All life on Earth is carbon-based. From bacteria to trees to whales to you, the chemistry of life is built around carbon’s flexible bonding power. But that simple fact can hide a more interesting story. Life did not begin as plants and animals. It began as single-celled organisms, and much of life stayed single-celled because the strategy works.
The mistake is thinking evolution is a ladder: first single-celled life, then multicellular life, then plants and animals, with each step replacing the last. That is not how evolution works. Evolution is a branching tree. Some ancient single-celled lineages eventually led to multicellular plants, animals, and fungi. But many other branches remained single-celled, diversified, and are still evolving today. Bacteria, archaea, protists, algae, amoebas, yeasts, and diatoms are not evolutionary leftovers. They are successful living branches.

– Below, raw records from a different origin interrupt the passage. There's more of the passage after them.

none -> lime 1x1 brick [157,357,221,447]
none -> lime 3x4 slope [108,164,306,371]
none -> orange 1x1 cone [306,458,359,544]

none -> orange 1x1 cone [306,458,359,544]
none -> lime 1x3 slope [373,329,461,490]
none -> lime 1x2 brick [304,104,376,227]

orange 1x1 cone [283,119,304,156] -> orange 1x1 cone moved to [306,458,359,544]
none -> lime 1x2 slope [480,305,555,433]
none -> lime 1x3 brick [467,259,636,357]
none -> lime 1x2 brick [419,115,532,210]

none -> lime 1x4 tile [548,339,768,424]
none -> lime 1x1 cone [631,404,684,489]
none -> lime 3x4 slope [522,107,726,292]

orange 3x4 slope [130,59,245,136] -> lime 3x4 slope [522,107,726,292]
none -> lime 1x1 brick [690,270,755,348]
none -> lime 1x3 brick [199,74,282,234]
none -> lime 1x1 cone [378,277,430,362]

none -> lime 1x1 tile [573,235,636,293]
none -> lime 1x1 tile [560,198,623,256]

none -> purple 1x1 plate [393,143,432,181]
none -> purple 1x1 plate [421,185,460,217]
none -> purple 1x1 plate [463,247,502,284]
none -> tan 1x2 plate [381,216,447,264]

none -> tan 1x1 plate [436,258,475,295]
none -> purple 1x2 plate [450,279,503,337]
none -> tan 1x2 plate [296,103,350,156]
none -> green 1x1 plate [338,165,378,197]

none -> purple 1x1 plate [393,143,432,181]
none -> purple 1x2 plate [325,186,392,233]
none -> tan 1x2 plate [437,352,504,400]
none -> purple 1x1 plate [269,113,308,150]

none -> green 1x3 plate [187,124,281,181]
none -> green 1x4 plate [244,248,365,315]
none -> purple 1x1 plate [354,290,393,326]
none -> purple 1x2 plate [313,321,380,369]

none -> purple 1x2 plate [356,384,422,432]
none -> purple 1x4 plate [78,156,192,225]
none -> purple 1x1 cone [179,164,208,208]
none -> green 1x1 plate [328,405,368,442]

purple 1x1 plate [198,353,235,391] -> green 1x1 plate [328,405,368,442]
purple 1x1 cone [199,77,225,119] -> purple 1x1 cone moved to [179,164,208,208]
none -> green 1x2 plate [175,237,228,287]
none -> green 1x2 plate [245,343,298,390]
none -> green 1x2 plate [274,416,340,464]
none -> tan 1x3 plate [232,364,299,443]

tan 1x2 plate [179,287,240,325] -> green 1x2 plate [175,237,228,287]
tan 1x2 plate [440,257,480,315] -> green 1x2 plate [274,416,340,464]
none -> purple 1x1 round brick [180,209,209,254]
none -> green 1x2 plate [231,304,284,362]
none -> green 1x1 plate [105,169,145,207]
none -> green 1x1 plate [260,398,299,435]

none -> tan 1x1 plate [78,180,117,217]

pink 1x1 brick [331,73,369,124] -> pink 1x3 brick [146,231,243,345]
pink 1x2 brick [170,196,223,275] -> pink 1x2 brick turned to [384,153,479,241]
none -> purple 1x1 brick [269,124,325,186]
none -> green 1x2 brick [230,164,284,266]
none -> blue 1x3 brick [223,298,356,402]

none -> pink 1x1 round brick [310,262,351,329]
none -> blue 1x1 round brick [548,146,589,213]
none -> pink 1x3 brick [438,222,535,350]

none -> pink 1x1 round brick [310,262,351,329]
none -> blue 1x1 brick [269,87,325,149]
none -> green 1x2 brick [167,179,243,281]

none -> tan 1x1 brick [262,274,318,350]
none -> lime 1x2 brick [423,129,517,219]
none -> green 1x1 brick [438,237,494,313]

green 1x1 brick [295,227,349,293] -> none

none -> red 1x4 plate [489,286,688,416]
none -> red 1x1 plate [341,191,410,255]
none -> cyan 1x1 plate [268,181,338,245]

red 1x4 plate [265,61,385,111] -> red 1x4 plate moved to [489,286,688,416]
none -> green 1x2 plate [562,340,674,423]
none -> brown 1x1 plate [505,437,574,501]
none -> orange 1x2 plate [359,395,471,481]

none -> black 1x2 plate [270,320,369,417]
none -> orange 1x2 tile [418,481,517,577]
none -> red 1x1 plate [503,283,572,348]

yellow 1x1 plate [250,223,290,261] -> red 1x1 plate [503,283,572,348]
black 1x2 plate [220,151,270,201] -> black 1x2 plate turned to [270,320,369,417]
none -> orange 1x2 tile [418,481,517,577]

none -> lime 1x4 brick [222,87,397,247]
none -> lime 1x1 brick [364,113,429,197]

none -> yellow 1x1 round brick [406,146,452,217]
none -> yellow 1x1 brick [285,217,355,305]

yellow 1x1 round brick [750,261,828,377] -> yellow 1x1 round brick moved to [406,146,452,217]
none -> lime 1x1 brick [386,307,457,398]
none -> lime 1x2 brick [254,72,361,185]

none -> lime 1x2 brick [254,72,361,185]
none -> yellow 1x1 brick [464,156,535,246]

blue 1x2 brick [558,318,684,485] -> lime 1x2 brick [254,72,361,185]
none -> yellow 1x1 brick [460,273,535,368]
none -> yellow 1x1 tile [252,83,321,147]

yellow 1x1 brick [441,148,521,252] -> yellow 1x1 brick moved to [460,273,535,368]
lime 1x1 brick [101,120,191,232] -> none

This also helps clarify the idea of a last common ancestor, or LCA. When we say humans and chimpanzees share a last common ancestor, we do not mean one modern animal evolved directly from the other. We mean both lines branched from an earlier population. The same is true deeper in life’s story. Animals did not simply “replace” earlier life. They branched from older forms while many other branches kept going in their own direction.
One of the great later turning points was multicellularity. Some cells began living together, communicating, specializing, and forming larger bodies. From there, animal evolution eventually developed bilateral bodies: left and right sides, front and back, direction, motion, sensing, and eventually agency. Bilateral structure did not create agency by itself, but it gave life a geometry that agency could build on. A creature with direction can begin moving through the world in a more organized way.
But single-celled life never stopped being powerful. Diatoms are a beautiful example. Each diatom is one cell, yet many form chains or colonies and help shape entire ecosystems. They are photosynthetic algae wrapped in glass-like silica shells called frustules. They are carbon-based life using silica as armor and architecture. In them, life almost seems to flirt with a science-fiction idea: carbon writes the living chemistry, while silica helps build the house.
So no, life did not simply evolve from single cells into plants and animals as if the old world vanished. Life branched. Some branches became forests, fungi, insects, birds, and humans. Other branches remained microscopic and still run much of the planet. Diatoms bring the story full circle: single-celled carbon life wearing silica glass, sometimes organized with shape, direction, and movement. Not full agency, but perhaps a modest glimpse of proto-agency — life responding to the world through form.